# the good, bad, ugly



## pastrycake (Sep 11, 2005)

I have been toying with the idea of owning a bakery..perhaps specializing in cupakes or just various cookies and homemade every day cakes. I don't have the patience or detailed for wedding cakes. I can hire a cake decorator for that right? I have little real experience in baking, finance, or marketing. I need reality check. should I partner up with someone with experience in the beginning? are cupcake shops just trendy since they are popping up in affluent areas and not around me. Most bakeries are wedding focus and not fresh baked goods. Perhaps there are reasons for that.. more profitable. I am concern that people are more willing to get their baked goods from grocery stores so I may end up with unsold goods every day.


----------



## chefpeon (Jun 14, 2006)

You definitely need a reality check. 
I suggest you do this by interning or getting a job in a bakery and you will see how things work. 
It's NOT like baking at home. Not even remotely.
It's hard work with long hours and even more so if you own your own place.

Yes, cupcake bakeries are trendy. They will go away at some point.


----------



## ed buchanan (May 29, 2006)

Remember the Hula Hoop? In this economic enviorment forget it. Even experienced bakers are finding it difficult to keep shop open . Watch Cake Boss on TV. You cant get $5.00 to $10. for a cupcake per person but you can for a wedding cake.


----------



## chefelle (Feb 17, 2007)

I echo the sentiments of both Ed and Annie.

I am a patisserie owner and operator. I do a full from scratch, hand made product line with the finest quality ingredients. If it wasn't for wholesale dessert accounts and wedding cakes I'd have to shut my doors.

Hiring staff to do things that you don't want to do isn't really an answer. Labour costs can kill a bakery....and definitely eliminate any profit margins you might make. If you hire a cake decorator to do wedding cakes only....they are going to want a hefty amount of money per hour.....and wedding cakes take ALOT of time and space....your profit margin would go right out the window. 

In order to stay in business...and get people through your doors...sometimes you have to make product you have no interest in whatsoever. For example...I definitely wanted to do from scratch croissants, brioche, and focaccia. But I had no interest in traditional breads and rolls. I found out pretty quickly that while there was a market for what I wanted to make....I had no choice but to give in and make the traditional breads that the public demanded. I had to start making cookies...and not fun and interesting cookies but your run of the mill peanut butter, chocolate chip...and so on and so on. I appeased myself by making the best breads and cookies I was capable of making. If I was going to do it...I was REALLY going to do it and do it well. These were concessions I had to make in order to build and maintain a customer base. People were square nuts in this area.....if I didn't make squares then I didn't get to sell my madeleines, my fancy cakes and cupcakes, my gateaux, and my choux paste creations. It was all a tradeoff. When you own your own business you indeed do have a boss--THE CUSTOMER....and they determine what you make and don't make. Because if you stick to only what YOU want to make...you may end up throwing out alot of wonderful product and putting a for sale sign on your door. 

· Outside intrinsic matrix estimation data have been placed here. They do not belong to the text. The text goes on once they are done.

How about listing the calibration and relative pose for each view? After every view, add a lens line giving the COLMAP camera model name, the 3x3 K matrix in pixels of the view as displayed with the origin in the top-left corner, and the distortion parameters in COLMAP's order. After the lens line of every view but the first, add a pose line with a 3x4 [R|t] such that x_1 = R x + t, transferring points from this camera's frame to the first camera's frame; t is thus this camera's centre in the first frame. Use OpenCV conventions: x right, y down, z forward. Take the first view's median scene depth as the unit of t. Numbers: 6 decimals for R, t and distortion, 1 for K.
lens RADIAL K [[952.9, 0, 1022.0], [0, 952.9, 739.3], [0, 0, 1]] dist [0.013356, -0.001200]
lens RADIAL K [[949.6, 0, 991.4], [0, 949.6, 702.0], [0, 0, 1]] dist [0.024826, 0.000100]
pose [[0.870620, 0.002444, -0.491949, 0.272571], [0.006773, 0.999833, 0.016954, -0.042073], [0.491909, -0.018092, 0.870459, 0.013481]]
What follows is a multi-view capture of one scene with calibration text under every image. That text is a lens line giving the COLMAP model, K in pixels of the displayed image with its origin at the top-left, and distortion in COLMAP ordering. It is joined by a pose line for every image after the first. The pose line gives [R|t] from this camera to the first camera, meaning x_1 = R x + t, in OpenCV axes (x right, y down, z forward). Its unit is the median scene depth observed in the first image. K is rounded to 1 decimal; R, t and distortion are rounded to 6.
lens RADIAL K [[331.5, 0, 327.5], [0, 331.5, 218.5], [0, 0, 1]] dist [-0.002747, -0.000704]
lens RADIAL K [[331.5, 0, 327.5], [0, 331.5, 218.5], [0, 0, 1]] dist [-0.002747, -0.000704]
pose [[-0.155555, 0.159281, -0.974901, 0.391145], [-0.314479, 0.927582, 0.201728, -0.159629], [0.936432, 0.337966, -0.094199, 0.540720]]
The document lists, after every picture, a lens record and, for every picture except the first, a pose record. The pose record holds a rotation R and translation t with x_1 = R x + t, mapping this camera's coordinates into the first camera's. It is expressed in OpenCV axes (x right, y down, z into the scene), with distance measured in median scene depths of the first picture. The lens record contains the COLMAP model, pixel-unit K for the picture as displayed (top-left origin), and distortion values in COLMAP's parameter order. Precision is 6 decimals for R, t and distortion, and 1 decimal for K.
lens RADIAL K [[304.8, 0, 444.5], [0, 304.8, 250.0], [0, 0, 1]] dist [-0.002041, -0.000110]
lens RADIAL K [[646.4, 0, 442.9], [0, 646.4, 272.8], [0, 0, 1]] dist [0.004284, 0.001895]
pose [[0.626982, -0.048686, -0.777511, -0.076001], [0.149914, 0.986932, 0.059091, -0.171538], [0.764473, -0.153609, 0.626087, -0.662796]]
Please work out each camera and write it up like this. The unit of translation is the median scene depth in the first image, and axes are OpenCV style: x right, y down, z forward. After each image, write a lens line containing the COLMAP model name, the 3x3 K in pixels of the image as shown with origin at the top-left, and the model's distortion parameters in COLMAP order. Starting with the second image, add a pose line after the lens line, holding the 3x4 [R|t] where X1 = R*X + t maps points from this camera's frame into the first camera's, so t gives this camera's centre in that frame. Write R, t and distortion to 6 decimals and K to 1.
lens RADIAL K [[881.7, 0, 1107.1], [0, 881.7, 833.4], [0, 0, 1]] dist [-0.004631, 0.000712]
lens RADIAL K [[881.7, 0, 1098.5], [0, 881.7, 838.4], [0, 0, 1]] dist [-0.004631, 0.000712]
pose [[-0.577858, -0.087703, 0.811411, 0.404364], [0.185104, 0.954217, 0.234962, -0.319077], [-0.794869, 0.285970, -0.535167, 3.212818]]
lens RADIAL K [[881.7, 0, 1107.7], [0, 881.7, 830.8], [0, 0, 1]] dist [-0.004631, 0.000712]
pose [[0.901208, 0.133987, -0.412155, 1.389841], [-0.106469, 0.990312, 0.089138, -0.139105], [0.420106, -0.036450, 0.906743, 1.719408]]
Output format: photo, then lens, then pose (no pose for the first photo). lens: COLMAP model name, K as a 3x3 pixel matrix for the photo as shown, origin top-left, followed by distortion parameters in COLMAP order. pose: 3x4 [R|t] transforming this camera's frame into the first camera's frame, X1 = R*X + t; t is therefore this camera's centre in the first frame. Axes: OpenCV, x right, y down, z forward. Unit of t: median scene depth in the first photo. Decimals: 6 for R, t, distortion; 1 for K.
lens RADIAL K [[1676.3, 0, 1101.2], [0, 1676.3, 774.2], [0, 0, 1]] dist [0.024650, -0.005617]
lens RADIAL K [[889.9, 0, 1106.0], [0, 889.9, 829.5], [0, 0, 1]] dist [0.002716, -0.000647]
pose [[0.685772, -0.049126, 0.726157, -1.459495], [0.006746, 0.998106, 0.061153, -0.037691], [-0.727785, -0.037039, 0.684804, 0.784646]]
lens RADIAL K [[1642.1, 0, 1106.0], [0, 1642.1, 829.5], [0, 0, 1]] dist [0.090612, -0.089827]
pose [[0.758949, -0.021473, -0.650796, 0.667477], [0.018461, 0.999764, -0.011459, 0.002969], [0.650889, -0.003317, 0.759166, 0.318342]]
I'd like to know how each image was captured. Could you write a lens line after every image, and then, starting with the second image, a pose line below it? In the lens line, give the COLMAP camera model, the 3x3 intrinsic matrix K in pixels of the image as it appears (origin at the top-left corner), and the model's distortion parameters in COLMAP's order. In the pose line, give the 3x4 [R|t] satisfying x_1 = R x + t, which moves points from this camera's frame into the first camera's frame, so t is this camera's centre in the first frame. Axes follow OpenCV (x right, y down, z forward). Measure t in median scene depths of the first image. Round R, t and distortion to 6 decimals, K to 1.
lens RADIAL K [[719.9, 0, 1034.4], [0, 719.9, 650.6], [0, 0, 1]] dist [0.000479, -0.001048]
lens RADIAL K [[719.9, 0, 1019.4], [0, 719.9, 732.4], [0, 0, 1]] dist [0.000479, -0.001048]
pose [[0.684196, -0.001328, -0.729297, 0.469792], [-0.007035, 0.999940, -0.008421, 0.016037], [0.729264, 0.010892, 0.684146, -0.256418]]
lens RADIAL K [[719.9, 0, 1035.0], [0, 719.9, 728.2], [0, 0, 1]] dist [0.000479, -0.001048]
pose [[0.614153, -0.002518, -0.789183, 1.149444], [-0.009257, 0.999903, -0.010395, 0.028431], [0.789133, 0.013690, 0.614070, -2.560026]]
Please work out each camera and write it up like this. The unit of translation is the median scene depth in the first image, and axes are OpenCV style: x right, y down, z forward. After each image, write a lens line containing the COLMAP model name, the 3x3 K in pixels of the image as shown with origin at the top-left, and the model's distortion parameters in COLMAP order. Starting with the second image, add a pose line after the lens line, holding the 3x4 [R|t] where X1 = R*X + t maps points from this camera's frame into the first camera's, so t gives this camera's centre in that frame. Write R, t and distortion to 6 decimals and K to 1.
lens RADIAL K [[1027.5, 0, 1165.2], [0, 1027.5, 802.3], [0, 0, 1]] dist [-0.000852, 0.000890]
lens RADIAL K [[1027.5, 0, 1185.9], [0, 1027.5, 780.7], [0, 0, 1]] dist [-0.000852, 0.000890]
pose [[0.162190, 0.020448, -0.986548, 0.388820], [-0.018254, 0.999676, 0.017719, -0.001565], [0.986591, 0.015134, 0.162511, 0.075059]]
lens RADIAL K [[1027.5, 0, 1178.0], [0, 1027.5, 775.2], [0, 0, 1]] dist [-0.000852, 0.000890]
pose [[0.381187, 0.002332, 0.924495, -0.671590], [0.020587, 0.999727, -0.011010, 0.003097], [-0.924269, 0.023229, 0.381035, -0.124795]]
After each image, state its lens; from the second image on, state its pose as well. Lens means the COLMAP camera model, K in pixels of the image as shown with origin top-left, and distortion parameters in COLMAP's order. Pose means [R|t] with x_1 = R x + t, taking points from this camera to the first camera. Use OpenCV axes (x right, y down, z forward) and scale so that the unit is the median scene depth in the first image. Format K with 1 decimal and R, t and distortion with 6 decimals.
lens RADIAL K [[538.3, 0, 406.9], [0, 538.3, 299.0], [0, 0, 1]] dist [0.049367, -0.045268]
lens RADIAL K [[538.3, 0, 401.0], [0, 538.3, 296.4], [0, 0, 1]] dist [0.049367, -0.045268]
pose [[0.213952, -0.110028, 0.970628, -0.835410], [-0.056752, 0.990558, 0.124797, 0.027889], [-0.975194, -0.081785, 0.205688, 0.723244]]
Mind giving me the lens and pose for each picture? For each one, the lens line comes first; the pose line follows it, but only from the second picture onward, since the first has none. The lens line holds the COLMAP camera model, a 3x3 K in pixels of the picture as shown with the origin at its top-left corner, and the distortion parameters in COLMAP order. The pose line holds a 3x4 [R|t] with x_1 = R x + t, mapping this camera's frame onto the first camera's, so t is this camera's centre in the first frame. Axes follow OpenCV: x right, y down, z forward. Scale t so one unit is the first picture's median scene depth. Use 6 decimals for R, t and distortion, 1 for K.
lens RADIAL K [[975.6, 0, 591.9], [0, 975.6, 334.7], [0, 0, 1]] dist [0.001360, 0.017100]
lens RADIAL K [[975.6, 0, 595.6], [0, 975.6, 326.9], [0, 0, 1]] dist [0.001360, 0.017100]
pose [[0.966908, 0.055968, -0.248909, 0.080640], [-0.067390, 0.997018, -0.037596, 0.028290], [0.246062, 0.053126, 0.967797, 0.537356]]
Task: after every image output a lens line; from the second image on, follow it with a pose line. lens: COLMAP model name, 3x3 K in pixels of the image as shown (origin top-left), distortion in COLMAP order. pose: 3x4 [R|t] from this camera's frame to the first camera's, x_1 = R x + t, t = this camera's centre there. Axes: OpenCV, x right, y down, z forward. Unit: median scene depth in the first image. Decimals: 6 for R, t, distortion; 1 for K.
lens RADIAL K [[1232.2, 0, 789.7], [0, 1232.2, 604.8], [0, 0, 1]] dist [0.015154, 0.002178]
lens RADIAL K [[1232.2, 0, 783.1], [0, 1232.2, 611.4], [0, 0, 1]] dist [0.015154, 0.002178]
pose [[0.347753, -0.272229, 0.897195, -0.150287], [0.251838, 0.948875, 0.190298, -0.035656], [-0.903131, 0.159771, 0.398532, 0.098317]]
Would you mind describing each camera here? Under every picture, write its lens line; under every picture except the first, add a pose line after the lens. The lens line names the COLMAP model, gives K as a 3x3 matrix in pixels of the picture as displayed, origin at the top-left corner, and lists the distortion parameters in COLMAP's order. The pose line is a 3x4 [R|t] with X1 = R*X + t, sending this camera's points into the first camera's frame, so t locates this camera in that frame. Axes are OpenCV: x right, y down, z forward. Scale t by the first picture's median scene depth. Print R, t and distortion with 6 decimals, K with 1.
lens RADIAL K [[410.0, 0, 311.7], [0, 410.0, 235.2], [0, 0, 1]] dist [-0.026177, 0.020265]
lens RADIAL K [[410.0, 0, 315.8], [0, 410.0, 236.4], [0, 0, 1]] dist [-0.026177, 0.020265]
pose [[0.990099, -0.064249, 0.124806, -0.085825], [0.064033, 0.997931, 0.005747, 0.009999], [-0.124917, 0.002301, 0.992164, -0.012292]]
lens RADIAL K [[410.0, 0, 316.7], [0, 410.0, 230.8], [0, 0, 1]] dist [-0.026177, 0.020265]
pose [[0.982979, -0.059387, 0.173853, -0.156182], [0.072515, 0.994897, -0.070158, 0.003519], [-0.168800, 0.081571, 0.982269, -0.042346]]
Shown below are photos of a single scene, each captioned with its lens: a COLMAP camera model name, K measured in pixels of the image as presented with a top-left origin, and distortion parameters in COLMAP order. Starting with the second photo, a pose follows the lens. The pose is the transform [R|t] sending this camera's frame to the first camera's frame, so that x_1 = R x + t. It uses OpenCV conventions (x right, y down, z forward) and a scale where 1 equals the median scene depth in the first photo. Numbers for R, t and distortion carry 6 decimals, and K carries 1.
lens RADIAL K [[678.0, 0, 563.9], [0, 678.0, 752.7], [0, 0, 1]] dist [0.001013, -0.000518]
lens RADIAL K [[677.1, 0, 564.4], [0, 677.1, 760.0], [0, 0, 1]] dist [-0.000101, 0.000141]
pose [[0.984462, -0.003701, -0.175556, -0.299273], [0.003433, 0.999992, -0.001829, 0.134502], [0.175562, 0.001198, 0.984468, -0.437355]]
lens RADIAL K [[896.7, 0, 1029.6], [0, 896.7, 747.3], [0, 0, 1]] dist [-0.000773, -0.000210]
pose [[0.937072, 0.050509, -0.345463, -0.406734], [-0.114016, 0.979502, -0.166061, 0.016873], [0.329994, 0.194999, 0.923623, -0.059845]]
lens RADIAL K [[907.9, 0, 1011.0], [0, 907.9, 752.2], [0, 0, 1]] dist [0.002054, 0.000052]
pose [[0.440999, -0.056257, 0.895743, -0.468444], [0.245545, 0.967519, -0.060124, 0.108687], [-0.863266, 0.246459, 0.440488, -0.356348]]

Ed is right--in this market profit margins are very, very slim...and you NEED experience in all aspects of running a business and restaurant in order to make it.

Not to discourage you...but I had everything going for me going into this venture...I had commercial baking experience, a strong business background...I KNEW what I was getting into. And STILL in the end I feel I was unprepared for the realities of owning and running my own bakery. 

Another thing that people fail to realize is working as a chef can consume your whole life....but when you are a chef/owner....you REALLY have no life. Seriously. You don't own the bakery....the bakery owns you.

I would not recommend owning a bakery to anyone. And the pastry chef who trained me...a brilliant man who owned and operated a very successful and award winning bakery tried to tell me the same thing. I love what I do....but there's a huge difference between working as a pastry chef FOR someone (and that's an extremely demanding and difficult job in itself!) and owning and operating one. Finances are usually such that as an owner you can't afford to hire additional staff so you have to wear all hats yourself. Some you may be good at...others you may not...but regardless you have to GET GOOD AT IT. It's far more than just showing up to work and baking...which by the way for me means 15 hours of straight baking alone EVERY DAY. That's just the beginning of the work. And that's the beginning of the work with one full time staff member and one part time to help me. 

I don't have any children...but I do have a husband and two dogs. I rarely see them. I usually stumble home long enough to get a few hours sleep and go back to the shop again. 

Please...I don't mean to discourage you or sound negative. But you asked for a reality check....THIS is the reality of what you are considering.

Okay...back to wedding cakes now....


----------



## chefelle (Feb 17, 2007)

By the way--the reason why I opened my own bakery was because there were no jobs for pastry chefs where I live. I worked the only pastry chef job in this area for a year before being laid off due to the fact that due to poor economic times the owner could no longer afford me. So I opened my own bakery and created my own job. IF there was a decent paying pastry chef's job here on the island...or within driving distance...I'd close my shop in a heartbeat and go and work for them.


----------



## ed buchanan (May 29, 2006)

VERY WELL SAID!!:roll:. Here in Palm Beach, they are always looking for good pastry chefs,There are a lot of private country clubs here.


----------